# Objectif:
À quelle date le texte sur Louis Taupiac situe-t-il la prise de parole consacrée à ce personnage ?

Louis Taupiac et le catholicisme social

photo expos taupiac

Un personnage de Daudet fait observer quelque part que parfois c’est en parlant qu’on arrive à penser. Le 17 février en parlant de Taupiac grâce à l’ASPC j’ai pu mieux penser le cas de ce personnage. J’ai rappelé qu’en France (il faudrait voir ailleurs) on a souvent assisté au face à face entre les traditionnalistes pour qui toute nouveauté est une atteinte aux valeurs qu’ils défendent, et les novateurs prêts à dénoncer le poids du passé[1]. Un face à face qui en politique opposerait les réactionnaires aux révolutionnaires, et qui aujourd’hui avec la mort du politique devient social : les jeunes personnifiant les dynamismes et ayant à supporter le poids des vieux.

Extrait du jeu de données
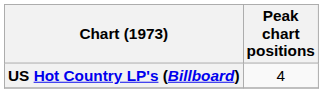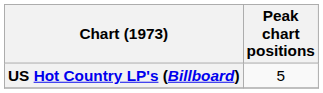US Hot Country LP's (Billboard) | Peak chart positions: 4 -> 5
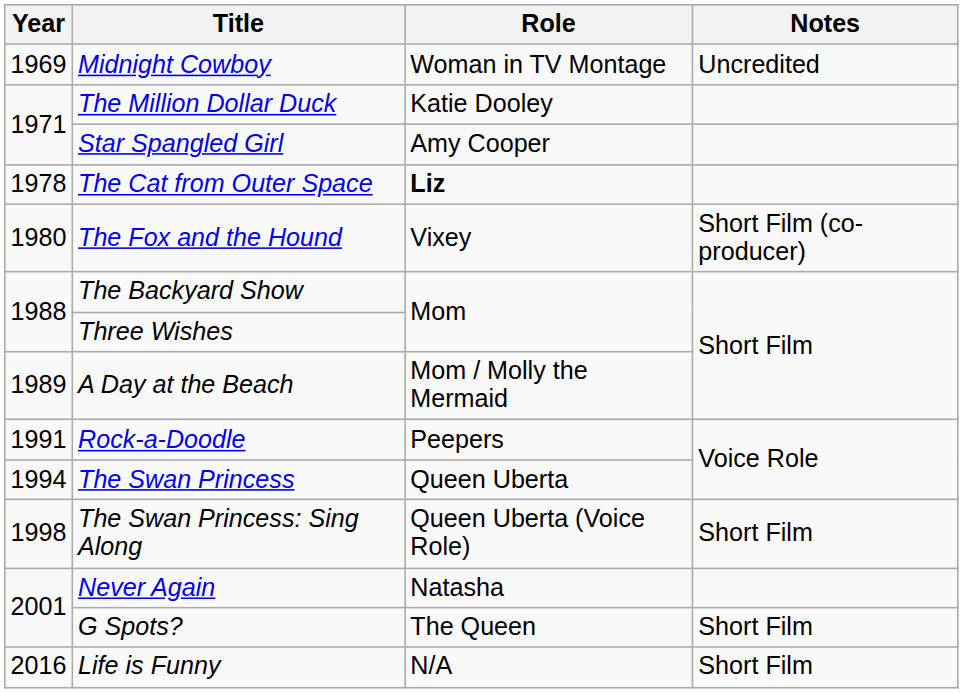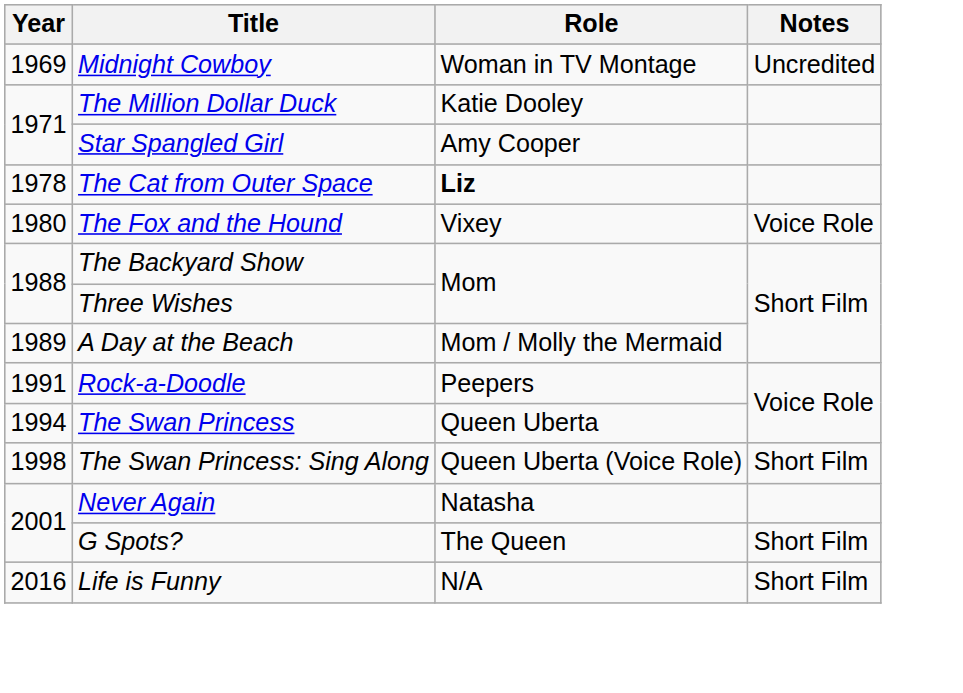The Fox and the Hound | Notes: Short Film (co-producer) -> Voice Role
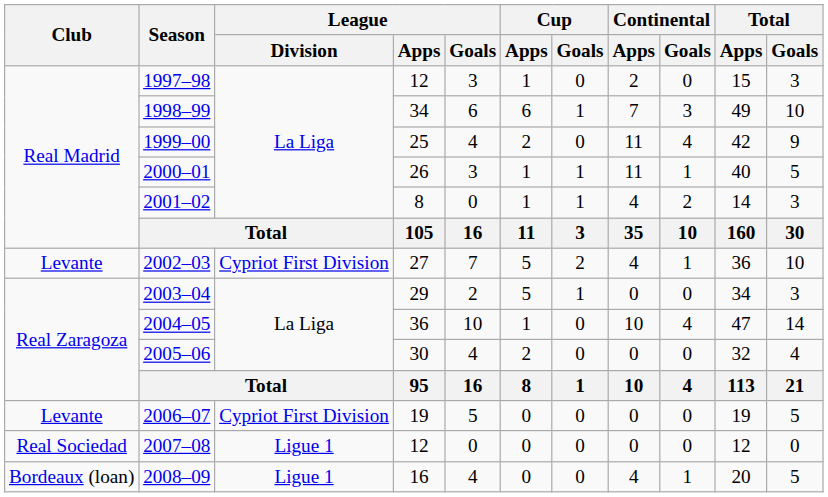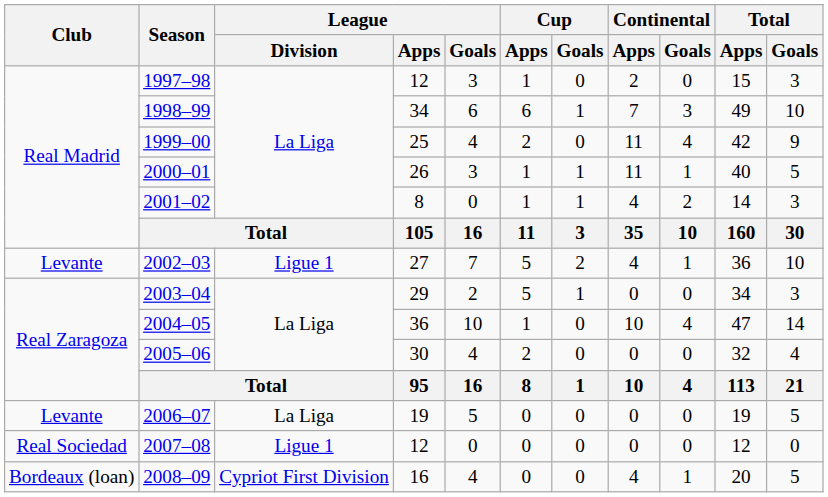2002–03 | League / Division: Cypriot First Division -> Ligue 1
2006–07 | League / Division: Cypriot First Division -> La Liga
2008–09 | League / Division: Ligue 1 -> Cypriot First Division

# Solution rédigée:
Le 17 février.